A happy family forced and failed
By Ann Hornaday
Friday, Mar. 2, 2012

Like a tragedy in slow motion, "We Need to Talk About Kevin" unfolds with a dreadful sense of foreboding and inexorability. From its very first scene, in which a woman sacrifices herself in a viscerally evocative ritual, Lynne Ramsay's thoughtful, unnerving film works its strange power over viewers who are likely to find themselves as compelled as repelled by its fatally flawed key players.

Chief among those troubling protagonists is the woman in that first sequence, Eva Khatchadourian, a travel writer whom we first see celebrating the annual tomato festival in Bunol, Spain. The fact that pulped tomatoes bear a distinct resemblance to blood and guts is no mistake in "We Need to Talk About Kevin," a distillation of Lionel Shriver's 2003 novel that squarely, sardonically and with shattering lucidity took on the taboo subject of maternal ambivalence.
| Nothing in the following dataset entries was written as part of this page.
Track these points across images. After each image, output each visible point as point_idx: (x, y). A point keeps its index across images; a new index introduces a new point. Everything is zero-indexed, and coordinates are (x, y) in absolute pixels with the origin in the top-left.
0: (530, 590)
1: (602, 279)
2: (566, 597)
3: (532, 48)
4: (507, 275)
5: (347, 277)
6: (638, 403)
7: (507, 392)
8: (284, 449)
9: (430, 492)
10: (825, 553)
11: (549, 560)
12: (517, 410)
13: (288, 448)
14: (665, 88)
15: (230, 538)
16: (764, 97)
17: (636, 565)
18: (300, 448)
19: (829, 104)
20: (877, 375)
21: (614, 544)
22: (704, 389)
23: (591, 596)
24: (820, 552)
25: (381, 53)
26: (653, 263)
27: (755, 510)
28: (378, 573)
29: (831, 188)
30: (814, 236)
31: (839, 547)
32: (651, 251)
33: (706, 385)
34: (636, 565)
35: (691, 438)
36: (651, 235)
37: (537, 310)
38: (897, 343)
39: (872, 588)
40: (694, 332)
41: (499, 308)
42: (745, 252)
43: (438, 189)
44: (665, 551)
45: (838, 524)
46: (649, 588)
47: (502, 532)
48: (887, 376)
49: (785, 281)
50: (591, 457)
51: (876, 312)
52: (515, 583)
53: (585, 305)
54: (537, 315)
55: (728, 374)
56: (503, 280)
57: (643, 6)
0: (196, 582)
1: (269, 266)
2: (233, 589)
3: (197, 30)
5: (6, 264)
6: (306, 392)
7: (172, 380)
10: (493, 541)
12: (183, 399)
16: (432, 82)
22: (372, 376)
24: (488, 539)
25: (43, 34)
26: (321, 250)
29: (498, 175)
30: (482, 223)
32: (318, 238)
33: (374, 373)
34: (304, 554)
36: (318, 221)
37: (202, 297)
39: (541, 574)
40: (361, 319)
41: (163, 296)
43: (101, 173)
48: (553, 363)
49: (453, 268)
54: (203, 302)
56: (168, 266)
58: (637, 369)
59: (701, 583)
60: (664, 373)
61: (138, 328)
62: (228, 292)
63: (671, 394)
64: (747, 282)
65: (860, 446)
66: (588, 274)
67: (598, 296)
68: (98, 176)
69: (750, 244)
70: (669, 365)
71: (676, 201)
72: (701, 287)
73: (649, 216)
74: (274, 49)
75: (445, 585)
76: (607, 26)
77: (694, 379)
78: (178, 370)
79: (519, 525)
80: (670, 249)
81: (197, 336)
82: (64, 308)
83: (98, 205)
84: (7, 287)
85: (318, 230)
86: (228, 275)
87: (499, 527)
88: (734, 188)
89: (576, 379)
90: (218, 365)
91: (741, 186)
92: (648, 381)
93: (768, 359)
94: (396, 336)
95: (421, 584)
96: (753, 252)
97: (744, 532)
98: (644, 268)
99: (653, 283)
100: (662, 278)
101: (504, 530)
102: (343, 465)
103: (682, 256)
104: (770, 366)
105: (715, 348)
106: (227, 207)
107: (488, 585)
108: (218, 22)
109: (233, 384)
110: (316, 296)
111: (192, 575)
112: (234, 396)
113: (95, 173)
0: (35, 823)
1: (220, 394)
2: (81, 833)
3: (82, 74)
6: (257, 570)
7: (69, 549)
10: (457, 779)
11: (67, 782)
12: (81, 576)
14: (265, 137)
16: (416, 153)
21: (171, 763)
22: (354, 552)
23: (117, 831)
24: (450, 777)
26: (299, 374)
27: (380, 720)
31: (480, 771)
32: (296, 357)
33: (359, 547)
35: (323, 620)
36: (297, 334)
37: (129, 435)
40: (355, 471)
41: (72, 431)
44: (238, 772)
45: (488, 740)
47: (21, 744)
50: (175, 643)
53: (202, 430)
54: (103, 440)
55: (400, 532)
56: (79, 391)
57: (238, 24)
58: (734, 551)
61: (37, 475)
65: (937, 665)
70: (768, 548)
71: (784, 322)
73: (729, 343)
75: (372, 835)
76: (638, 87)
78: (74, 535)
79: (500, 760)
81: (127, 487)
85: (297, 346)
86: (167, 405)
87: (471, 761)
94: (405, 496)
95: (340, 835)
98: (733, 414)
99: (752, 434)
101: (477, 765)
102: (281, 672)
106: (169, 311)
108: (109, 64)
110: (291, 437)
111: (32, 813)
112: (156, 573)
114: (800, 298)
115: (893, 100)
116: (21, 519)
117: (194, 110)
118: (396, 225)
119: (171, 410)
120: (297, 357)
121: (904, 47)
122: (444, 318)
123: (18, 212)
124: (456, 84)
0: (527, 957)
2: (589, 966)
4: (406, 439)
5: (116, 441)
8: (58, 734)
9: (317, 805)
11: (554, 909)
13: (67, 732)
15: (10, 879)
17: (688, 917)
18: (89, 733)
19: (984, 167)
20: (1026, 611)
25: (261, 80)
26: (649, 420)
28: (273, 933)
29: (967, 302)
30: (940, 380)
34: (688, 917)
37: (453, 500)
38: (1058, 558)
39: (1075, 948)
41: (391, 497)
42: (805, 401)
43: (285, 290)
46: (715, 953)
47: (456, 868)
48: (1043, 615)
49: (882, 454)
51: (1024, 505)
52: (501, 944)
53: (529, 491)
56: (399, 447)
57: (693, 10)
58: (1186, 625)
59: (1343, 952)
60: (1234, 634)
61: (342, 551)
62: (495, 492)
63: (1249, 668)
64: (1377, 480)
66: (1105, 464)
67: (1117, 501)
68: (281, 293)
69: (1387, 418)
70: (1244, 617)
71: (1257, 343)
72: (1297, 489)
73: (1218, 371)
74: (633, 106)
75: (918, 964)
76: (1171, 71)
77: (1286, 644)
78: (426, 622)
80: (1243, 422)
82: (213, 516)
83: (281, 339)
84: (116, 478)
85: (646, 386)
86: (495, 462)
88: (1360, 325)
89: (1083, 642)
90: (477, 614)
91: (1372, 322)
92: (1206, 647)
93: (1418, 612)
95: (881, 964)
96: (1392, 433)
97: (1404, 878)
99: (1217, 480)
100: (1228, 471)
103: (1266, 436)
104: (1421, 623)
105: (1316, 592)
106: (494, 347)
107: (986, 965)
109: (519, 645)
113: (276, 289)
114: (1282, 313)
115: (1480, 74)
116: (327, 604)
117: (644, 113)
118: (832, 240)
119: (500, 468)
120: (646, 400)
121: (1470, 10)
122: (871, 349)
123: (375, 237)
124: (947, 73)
And the fact that Eva is played by the towering presence known as Tilda Swinton accounts for why Shriver's spiky, ferociously intelligent narrator projects the same fierce sense of unease with only a fraction of her words. Haunted, penitent and nearly incapacitated by guilt and grief through much of the movie, Swinton's Eva counts as one of the most potent physical performances on-screen this season, as expressive and resonant as any of its far cheerier analogs in "The Artist."

Fans of Shriver's book may be disappointed to learn that Ramsay has thrown out its epistolary structure, and Eva's sardonic, self-reflective voice along with it, but the choice is crucial and utterly on-point.

When Eva and her husband, Franklin (John C. Reilly), welcome a son into the world, they do their best to create the kind of cozy cocoon their fellow Manhattanites confect within their monuments to narcissism and ambition. But from the start, Kevin - played in the film by Rock Duer, Jasper Newell and Ezra Miller, respectively - seems to see right through their conceits, refusing to play along, whether in a game of toss or the impersonation of a happy family.

The painful scenes of Eva and Franklin coming to terms - or, more pointedly, not coming to terms - with Kevin's escalating displays of manipulation and cruelty play out in brief, stylized episodes, many of which take place in Eva and Franklin's spacious but empty suburban McMansion. Like so many revolutionary roads before it, Eva's journey of ambivalence and discontent doesn't end well, a grim trope that Ramsay infuses with the suspense and heightened visuals of a modern-day horror film.

As squirm-inducing as the story is, and as timely a note as it strikes, "We Need to Talk About Kevin" turns out not to be about the social problems of violence or alienated teens as much as it's a meditation on the unspoken emotional transmissions between parents and children.

Rather than galvanizing feelings of something-must-be-done, viewers are left with a far less tidy reminder that, while our worst drives and impulses generally go underground, they can just as easily be passed on and magnified.

In stripping down and recasting Shriver's brilliant prose into her own equally bold piece of cinema, Ramsay manages to convey perhaps the most important irony of "We Need to Talk About Kevin": The truth hurts, sure, but it's the cover-up that kills you.

Contains disturbing violence and behavior, some sexuality and profanity.